*The task*. For the records below, tally the lines that include the word "pixels" and report the number alone.

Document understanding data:
☆ ☆ ☆ ☆ ☆

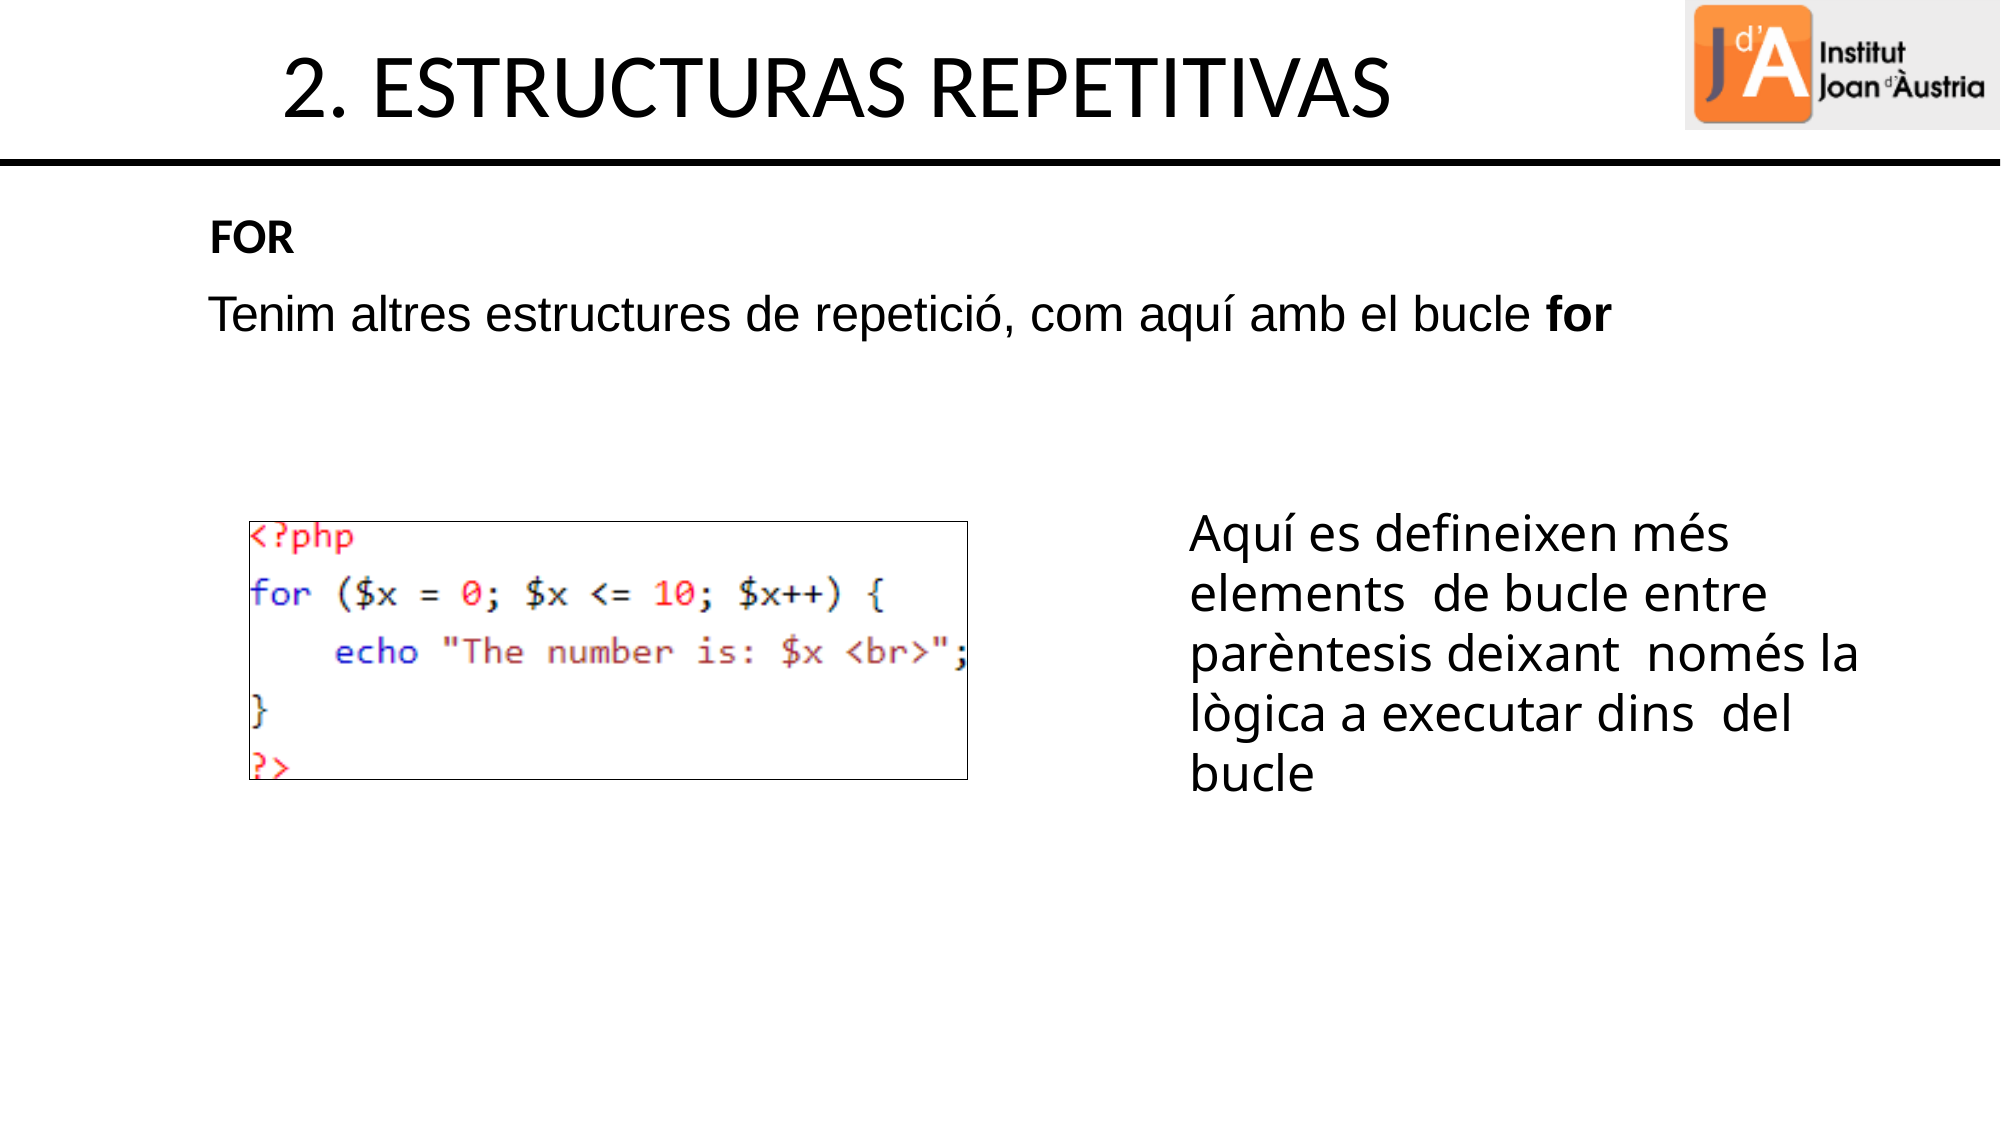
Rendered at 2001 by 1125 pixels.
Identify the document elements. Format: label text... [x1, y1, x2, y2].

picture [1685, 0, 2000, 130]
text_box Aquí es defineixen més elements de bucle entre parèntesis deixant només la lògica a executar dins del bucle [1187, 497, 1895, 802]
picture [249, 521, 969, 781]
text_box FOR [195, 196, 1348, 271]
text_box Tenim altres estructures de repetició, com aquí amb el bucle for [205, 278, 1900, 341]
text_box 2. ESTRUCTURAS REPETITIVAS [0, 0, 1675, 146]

☆ ☆ ☆ ☆ ☆

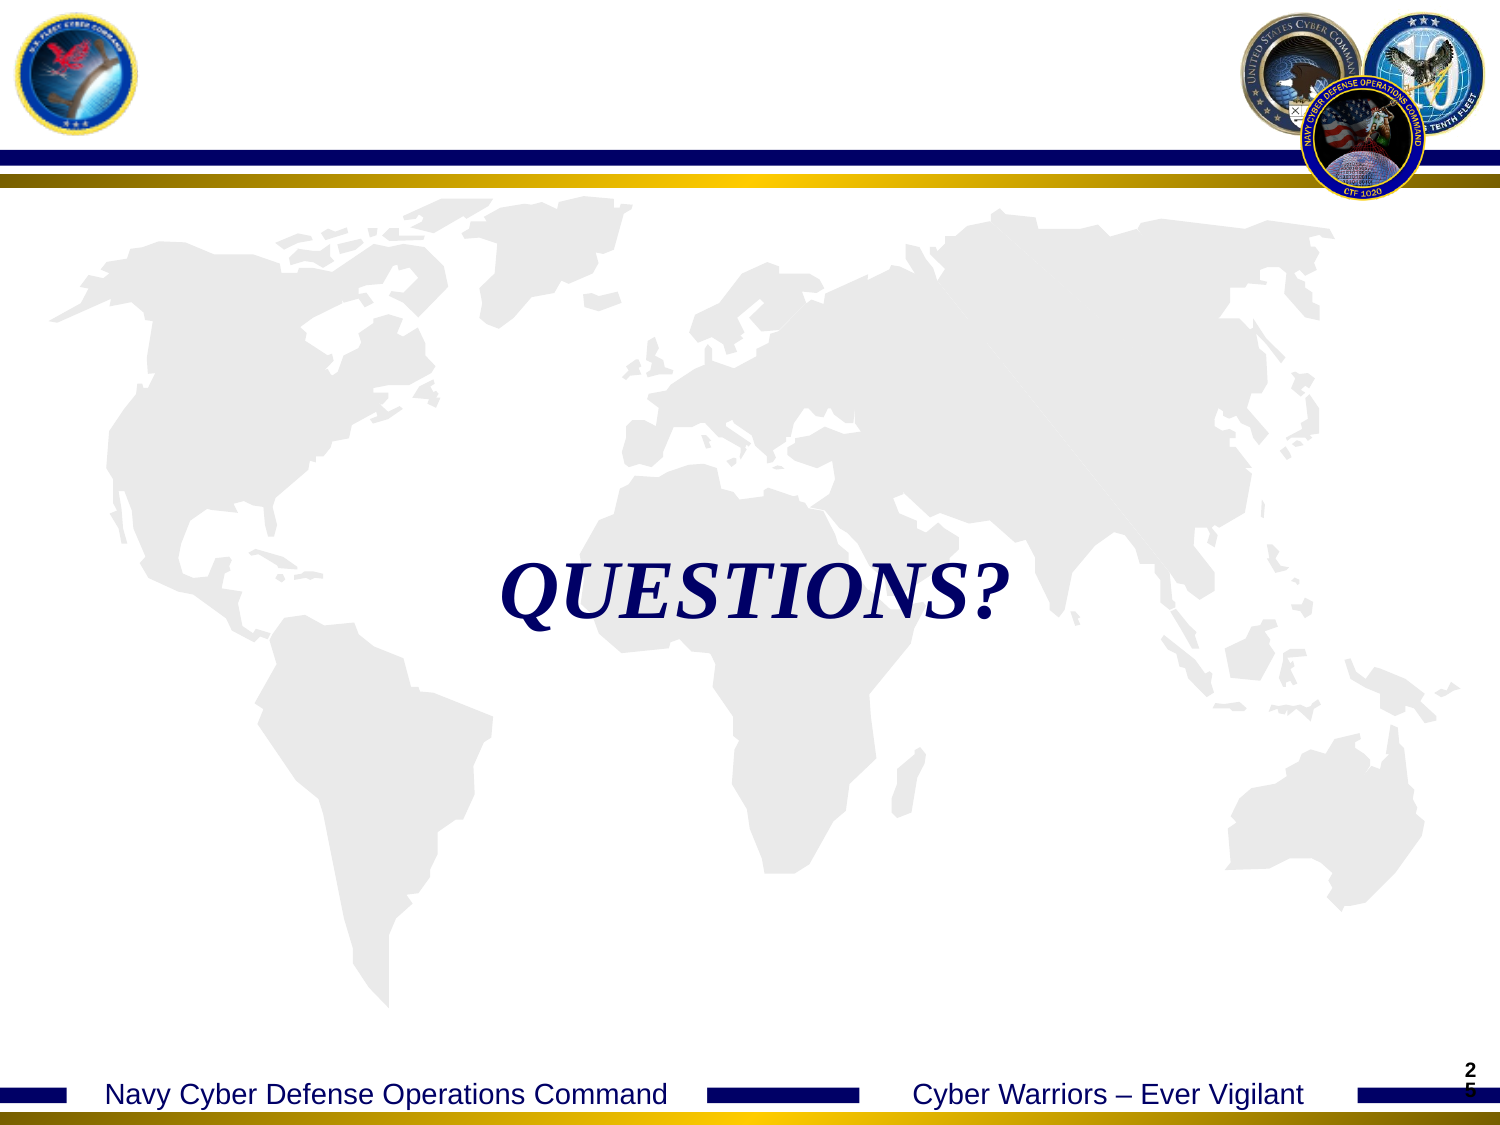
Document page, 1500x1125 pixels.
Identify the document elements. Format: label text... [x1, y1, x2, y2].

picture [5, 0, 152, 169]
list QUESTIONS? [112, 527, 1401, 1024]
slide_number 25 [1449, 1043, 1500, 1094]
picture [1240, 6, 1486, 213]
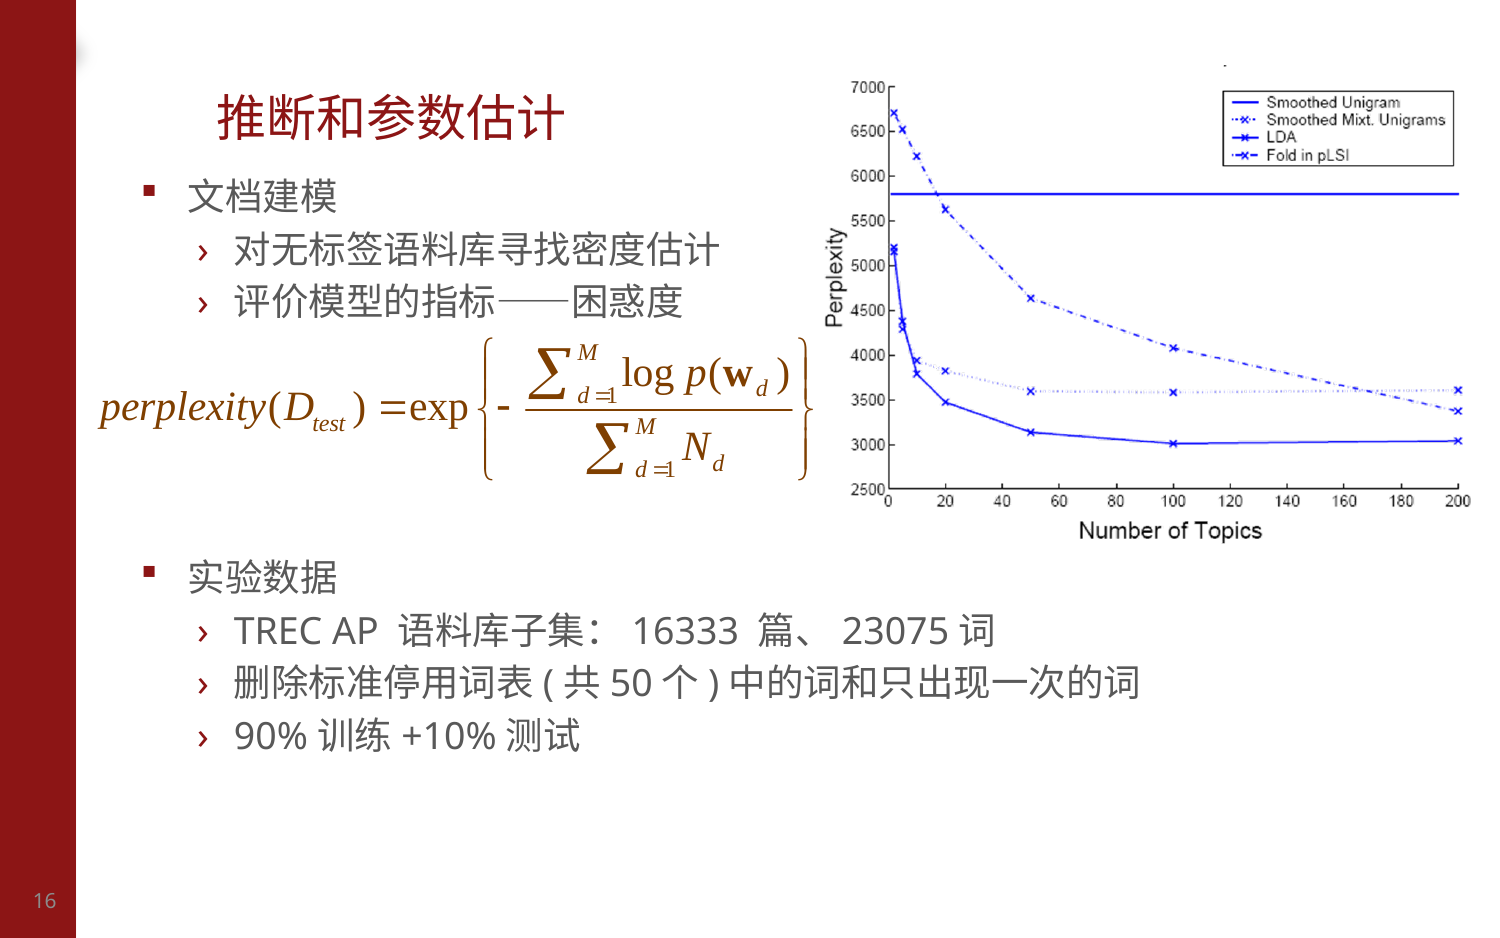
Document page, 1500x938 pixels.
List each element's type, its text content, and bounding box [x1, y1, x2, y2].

☆ ☆ ☆ ☆ ☆

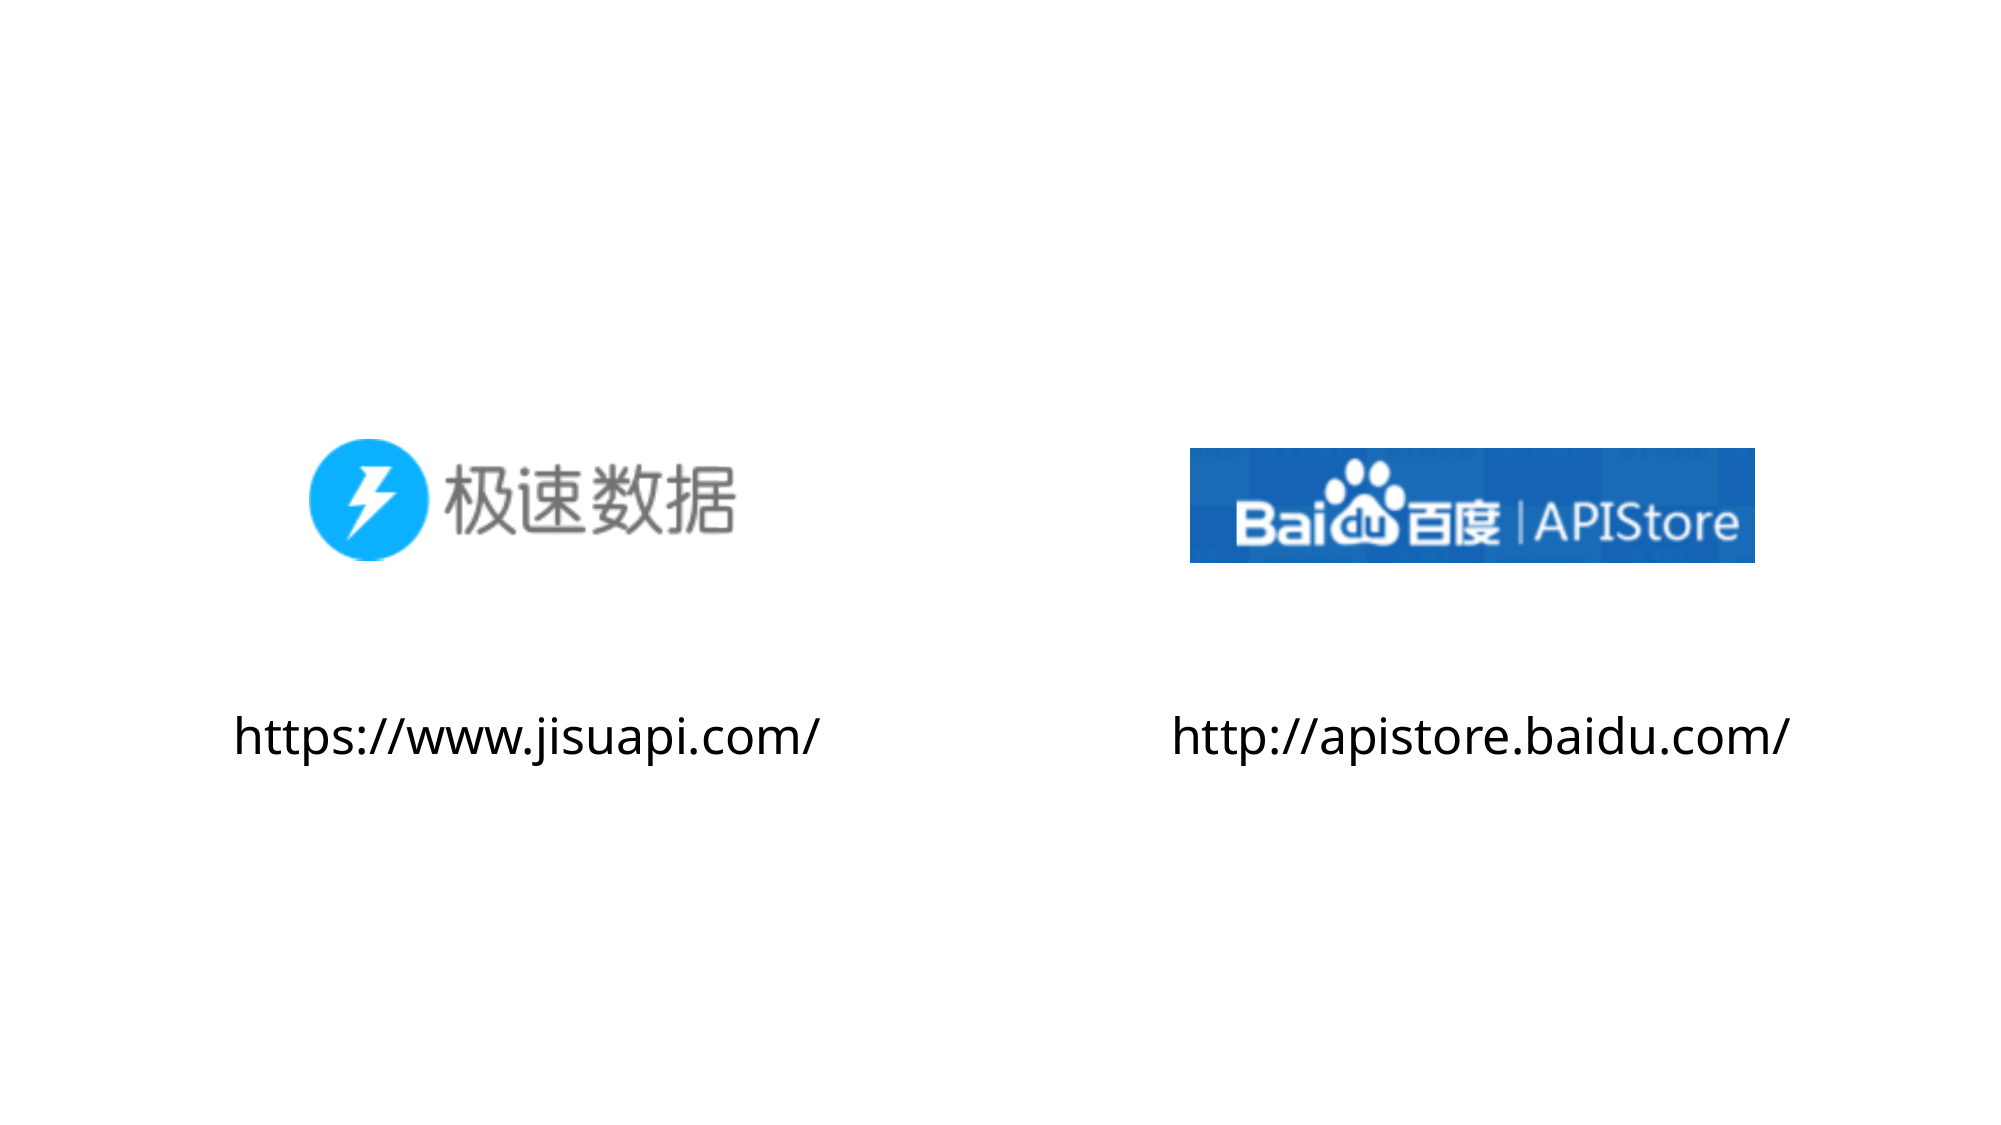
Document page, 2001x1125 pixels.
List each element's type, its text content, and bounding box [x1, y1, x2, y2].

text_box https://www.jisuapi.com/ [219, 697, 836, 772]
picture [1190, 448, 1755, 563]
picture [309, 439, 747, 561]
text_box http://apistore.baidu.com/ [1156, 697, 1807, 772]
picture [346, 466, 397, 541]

☆ ☆ ☆ ☆ ☆

*Your response*. 4